__DOCUMENT PASSAGE__:

It wouldn't happen, would it? And yet the music industry is trying to grab a slice of profits on tickets sold on to other holders.

It's being touted as a move by bands:

Radiohead, Robbie Williams and Arctic Monkeys joined calls yesterday for a levy to be added to tickets resold on the web to allow musicians to claw back some of the profits made by touts and fans.

Really? Radiohead and the Arctic Monkeys?

Not quite:
The acts' managers, together with about 400 other artists, including KT Tunstall and the Verve, said the move was vital to bring some regulation and rigour to a market they described as "the wild west".

Ah. So it's management, not actually bands, then.

The idea is to form a 'Resale Rights Society', which is being headed up by Marc Marot who was quite senior at Island Records a few years back until his circumstances changed; this body will, for some reason, insist on being given a portion of ticket sales on eBay and through secondary markets:
Marc Marot, chairman-elect of the RRS and the former chief executive of Island Records, said the levy proposal was a "grown-up solution" to a "completely unregulated area".

"The secondary ticketing market offers benefits to music fans and the live music industry alike. It does not make sense to try and criminalise it," he said.

Here, we totally agree with him. Making it a crime to sell something you have legally bought is absurd.

__REQUIRED WORK__:
**a)** In the ticket resale post, who is named as chairman-elect of the Resale Rights Society?
**b)** Summarize the ticket resale post in two sentences.
**c)** Resume the ticket resale post from its final sentence.

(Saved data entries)

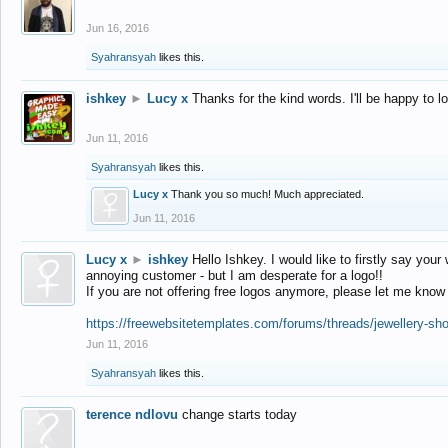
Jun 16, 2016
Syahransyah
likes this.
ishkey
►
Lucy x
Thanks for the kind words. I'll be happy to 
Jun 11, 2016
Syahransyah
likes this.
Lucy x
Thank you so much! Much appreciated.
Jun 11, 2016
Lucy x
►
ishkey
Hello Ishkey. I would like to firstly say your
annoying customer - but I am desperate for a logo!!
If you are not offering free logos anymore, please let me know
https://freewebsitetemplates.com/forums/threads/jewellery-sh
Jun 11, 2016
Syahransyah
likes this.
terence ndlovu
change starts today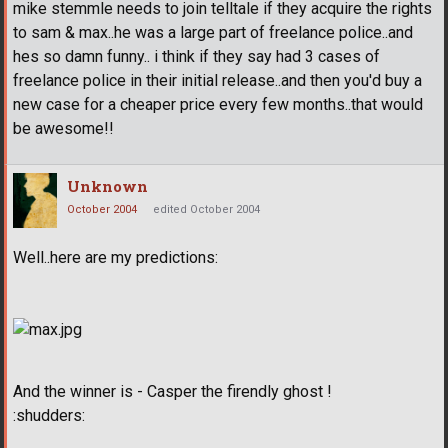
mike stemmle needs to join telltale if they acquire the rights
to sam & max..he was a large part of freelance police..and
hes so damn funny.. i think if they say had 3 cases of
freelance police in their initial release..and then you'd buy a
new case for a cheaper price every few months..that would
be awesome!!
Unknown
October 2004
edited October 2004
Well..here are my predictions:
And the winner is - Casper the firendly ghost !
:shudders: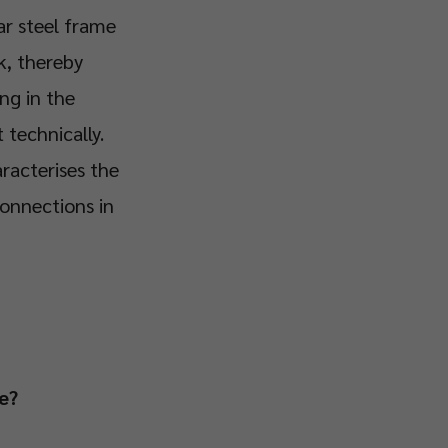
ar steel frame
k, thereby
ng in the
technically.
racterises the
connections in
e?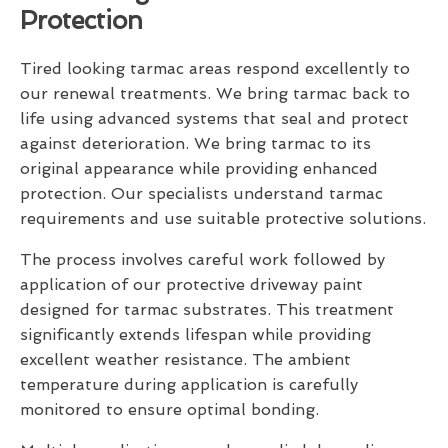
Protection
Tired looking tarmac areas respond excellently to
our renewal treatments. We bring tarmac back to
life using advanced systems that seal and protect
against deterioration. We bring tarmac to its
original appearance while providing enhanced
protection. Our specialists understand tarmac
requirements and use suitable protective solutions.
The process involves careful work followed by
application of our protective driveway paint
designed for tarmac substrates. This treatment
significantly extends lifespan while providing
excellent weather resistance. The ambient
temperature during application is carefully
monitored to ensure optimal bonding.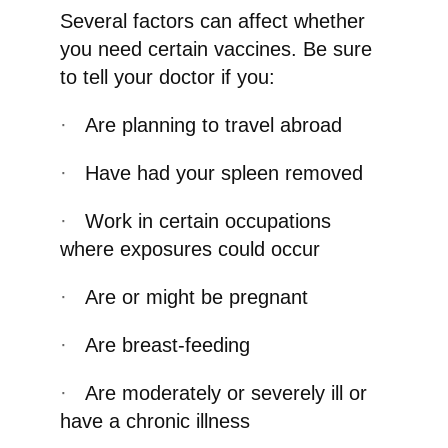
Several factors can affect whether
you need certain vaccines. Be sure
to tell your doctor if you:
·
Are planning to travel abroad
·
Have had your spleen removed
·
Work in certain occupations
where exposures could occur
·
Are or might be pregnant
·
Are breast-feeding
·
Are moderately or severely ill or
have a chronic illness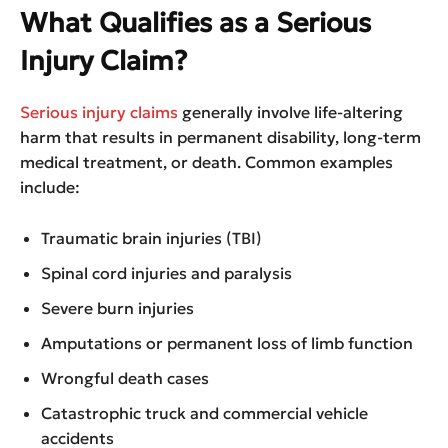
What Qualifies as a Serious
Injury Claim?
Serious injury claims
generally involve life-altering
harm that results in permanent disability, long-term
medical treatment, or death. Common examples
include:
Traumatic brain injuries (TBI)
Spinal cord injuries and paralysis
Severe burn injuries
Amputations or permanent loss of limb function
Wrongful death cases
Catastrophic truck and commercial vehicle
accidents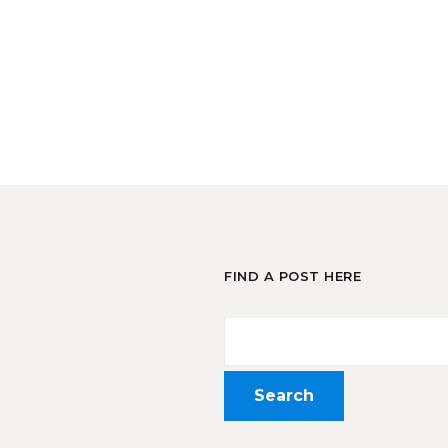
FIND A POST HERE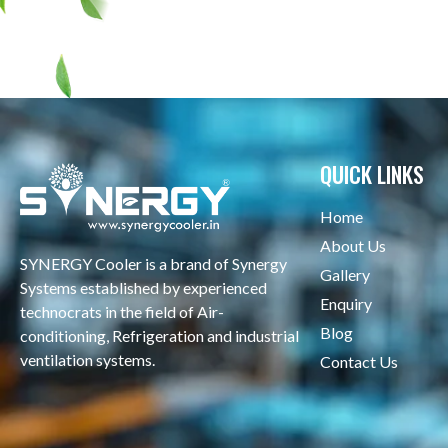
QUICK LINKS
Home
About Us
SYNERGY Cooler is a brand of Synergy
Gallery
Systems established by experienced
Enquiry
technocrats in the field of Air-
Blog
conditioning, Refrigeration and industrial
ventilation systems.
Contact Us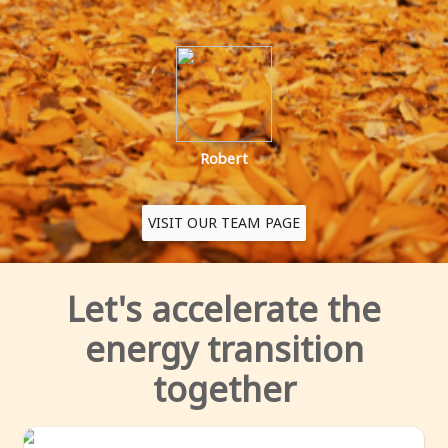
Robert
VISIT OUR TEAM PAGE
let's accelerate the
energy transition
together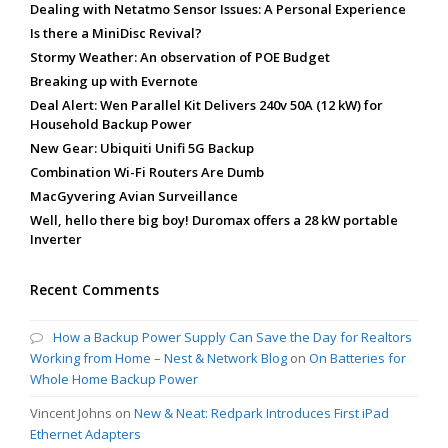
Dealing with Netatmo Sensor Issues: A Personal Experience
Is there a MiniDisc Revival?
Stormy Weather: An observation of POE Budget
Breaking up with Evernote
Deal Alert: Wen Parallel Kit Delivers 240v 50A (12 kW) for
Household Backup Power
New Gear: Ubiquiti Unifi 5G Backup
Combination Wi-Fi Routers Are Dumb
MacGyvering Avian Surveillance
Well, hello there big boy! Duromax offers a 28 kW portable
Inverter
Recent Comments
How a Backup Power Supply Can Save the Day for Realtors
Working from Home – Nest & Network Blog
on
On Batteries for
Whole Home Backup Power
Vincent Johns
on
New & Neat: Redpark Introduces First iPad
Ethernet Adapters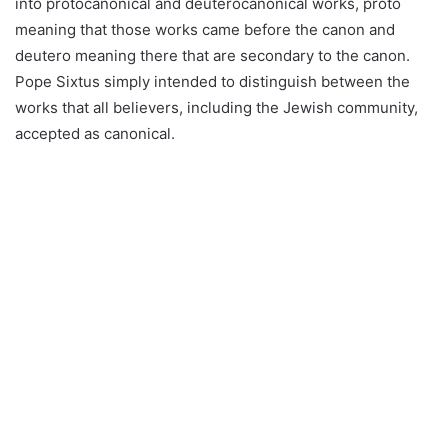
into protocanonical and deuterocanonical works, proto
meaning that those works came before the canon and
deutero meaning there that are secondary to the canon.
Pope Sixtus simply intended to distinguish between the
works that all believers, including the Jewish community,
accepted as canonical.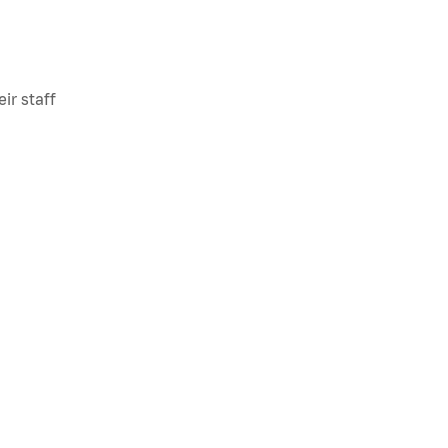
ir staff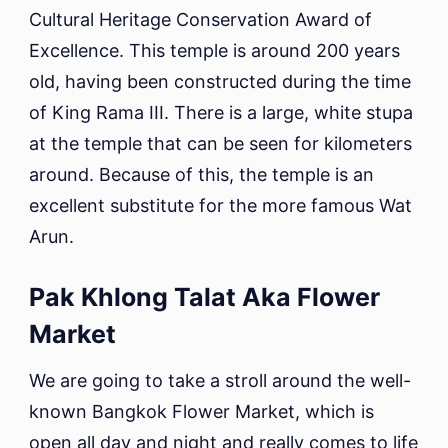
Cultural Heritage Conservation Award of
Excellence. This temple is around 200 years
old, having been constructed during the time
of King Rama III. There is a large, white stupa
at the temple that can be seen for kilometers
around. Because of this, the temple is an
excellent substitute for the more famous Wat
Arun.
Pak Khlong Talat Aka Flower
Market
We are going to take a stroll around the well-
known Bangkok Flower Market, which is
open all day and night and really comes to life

---

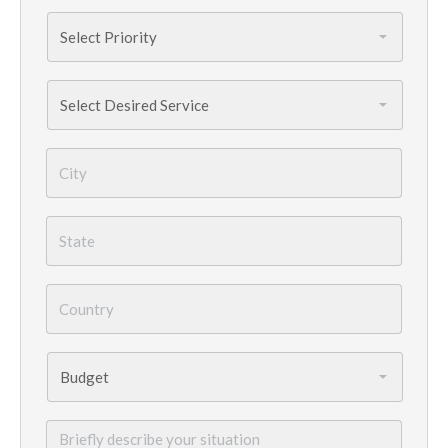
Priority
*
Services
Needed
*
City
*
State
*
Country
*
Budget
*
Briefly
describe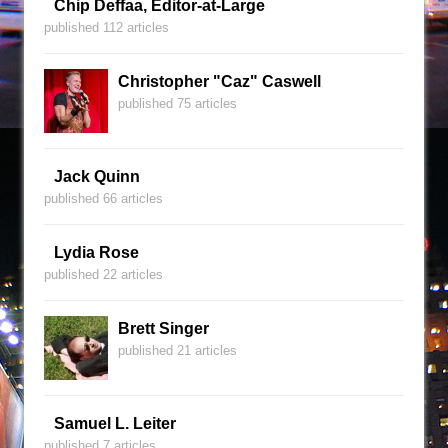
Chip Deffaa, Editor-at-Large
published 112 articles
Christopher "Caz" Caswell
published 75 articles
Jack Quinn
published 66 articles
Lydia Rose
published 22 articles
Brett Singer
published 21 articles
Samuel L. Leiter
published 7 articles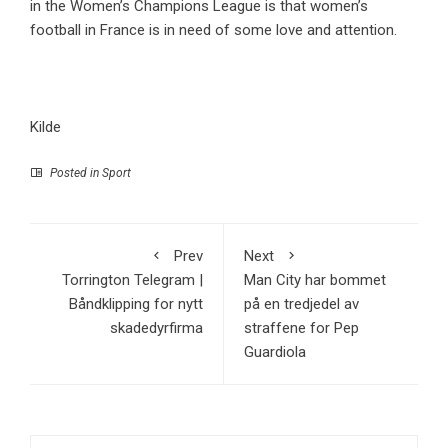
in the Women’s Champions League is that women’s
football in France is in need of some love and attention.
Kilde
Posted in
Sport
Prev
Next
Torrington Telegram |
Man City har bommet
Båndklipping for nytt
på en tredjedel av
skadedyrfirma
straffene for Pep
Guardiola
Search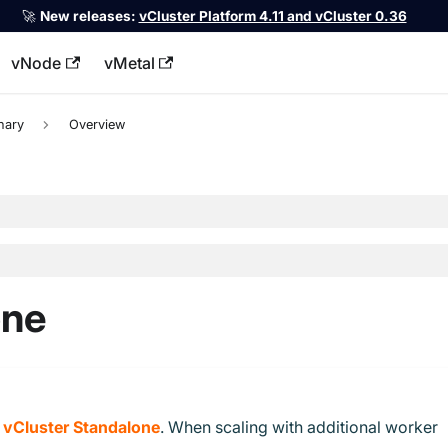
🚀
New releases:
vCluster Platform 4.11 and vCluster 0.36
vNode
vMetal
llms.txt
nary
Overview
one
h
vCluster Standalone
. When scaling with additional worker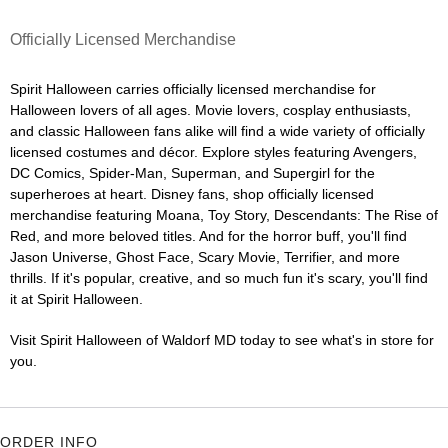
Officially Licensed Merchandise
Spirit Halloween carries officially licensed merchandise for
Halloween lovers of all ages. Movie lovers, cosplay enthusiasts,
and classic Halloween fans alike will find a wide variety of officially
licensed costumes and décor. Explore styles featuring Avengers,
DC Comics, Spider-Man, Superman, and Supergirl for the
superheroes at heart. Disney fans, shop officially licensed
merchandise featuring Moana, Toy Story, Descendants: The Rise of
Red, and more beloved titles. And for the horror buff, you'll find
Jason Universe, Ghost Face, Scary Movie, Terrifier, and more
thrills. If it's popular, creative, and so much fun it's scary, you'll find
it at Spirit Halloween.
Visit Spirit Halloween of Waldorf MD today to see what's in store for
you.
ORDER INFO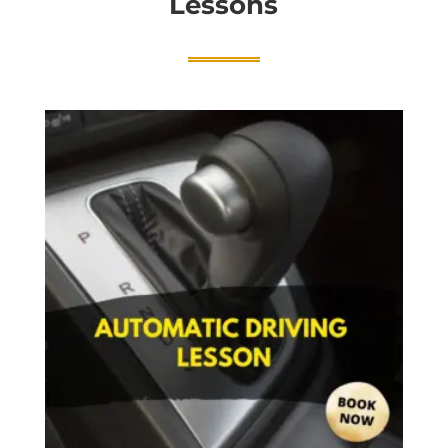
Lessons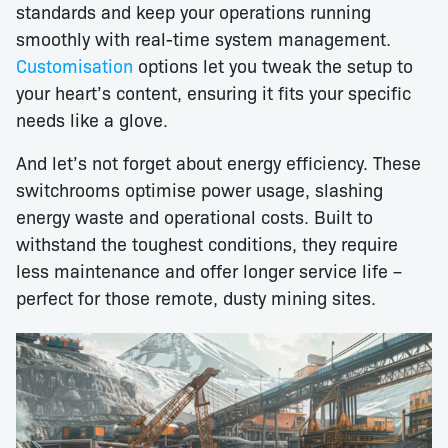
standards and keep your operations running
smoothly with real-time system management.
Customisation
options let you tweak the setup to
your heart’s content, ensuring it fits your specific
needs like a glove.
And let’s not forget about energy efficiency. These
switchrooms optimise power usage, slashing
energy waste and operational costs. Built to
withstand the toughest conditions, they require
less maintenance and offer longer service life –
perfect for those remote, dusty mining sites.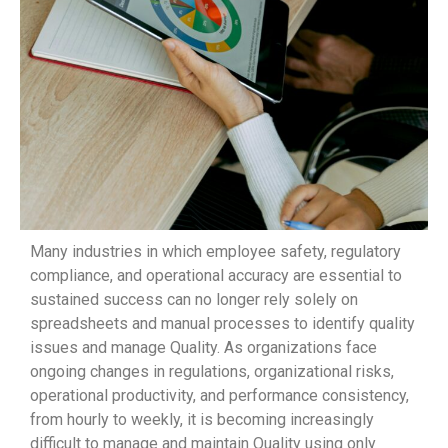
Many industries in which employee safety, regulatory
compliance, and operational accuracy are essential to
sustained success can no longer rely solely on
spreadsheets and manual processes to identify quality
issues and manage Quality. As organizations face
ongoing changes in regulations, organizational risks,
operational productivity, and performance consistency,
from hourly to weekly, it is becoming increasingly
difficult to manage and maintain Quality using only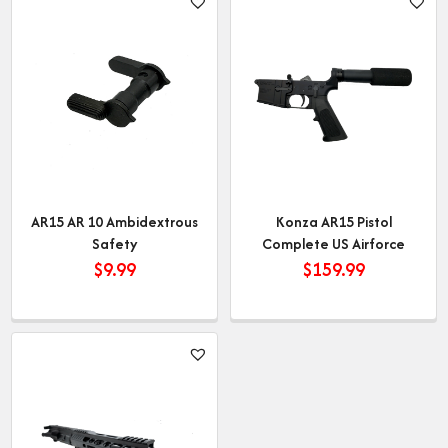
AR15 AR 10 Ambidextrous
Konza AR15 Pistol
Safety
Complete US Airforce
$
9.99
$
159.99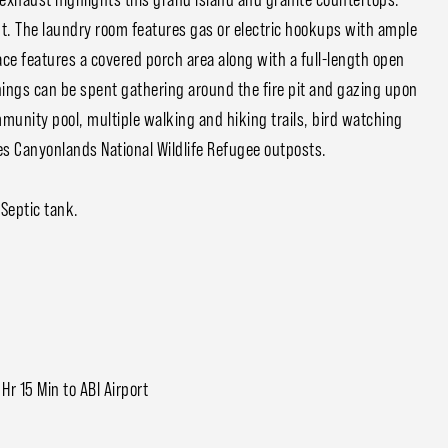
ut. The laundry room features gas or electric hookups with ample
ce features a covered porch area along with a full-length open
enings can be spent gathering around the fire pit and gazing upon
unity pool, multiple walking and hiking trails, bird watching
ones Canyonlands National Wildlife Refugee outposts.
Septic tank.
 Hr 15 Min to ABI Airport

* * *

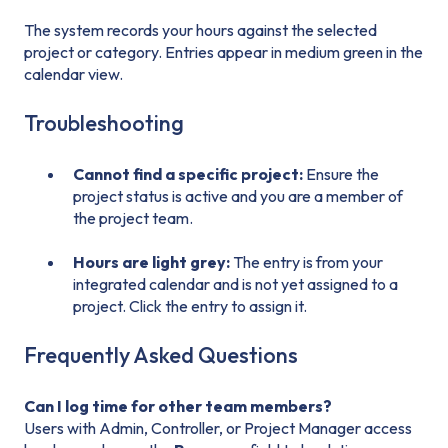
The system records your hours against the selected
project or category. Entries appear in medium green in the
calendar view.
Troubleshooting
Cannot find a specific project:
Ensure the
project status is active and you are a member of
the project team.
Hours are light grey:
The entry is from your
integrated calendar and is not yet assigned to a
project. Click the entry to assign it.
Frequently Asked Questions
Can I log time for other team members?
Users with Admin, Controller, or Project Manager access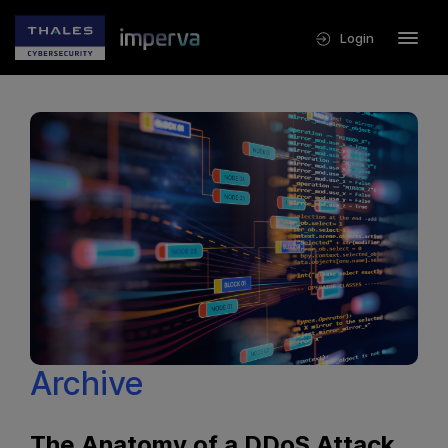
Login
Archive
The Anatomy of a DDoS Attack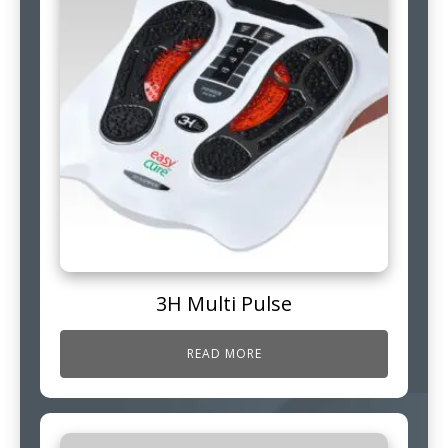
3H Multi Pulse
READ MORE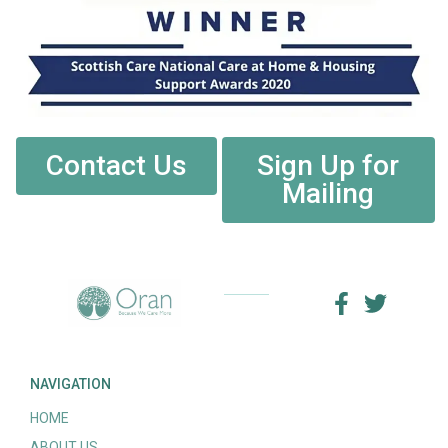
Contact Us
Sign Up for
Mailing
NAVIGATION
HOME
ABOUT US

__ANSWERS TO EACH TASK__:
**a)** Marc Marot, the former chief executive of Island Records.

**b)** Managers of Radiohead, Robbie Williams, Arctic Monkeys and about 400 other artists have called for a levy on tickets resold online so that musicians can recover some of the profits made by touts and fans, which the author treats as a management initiative rather than one from the bands. A proposed Resale Rights Society, chaired by former Island Records chief executive Marc Marot, would take a portion of secondary ticket sales, and the author agrees with Marot that criminalizing resale makes no sense.

**c)**
We think we're about to part company with him, though:
"On the other hand there are real issues of consumer protection here. It is unacceptable that not a penny of the £200m in transactions generated by the resale of concert tickets in the UK is returned to investors in the live music industry."

So the "real issue of consumer protection" is that, erm, no money goes back to the music industry? Isn't that an issue of music industry self-interest rather than "consumer protection"?

Let's split out that contention into the two separate pieces it clearly is. One, the issue of "consumer protection". Now, it's true if you buy a ticket on eBay, there's a chance it might not show up - although if you pay through PayPal or Credit Card, you have a degree of consumer protection, and many of the secondary agencies are large organisations; you have recourse to the trading standards just as when you buy anything else. And even if you didn't, how does giving a slice of your purchase to the music industry make you any more protected? Unless the RRS is proposing to set up a fund to recompense people who lose out if deals go bad - which sounds a splendid idea to us; something of a licence to print money for fraudsters who could offer tickets that don't exist, their conscience clear as the defrauded will get paid back from the RRS? We bet this isn't what the RRS has in mind, and the 'consumer protection' line is just an attempt to make a spot of highway robbery seem more acceptable.

So, then the complaint that "no money is returned to the live music industry". Well, no; nor do the Post Office get any money from the sale of rare used stamps. Even Paloma Picasso finds she doesn't get a few quid when one of her Dad's paintings are sold. The music industry sets the price for tickets when it places them on sale. If they feel the price of the ticket doesn't represent a fair return on their investment, they should raise their prices. Why should they be rewarded for underestimating the value of their tickets? Why should they make money off people who have decided to risk their cash in the hope of making more? Either these businesses embrace capitalism, or they don't.

The RRS seems to be like a welfare organisation designed to help rich businesses that have simply underestimated the value of their products.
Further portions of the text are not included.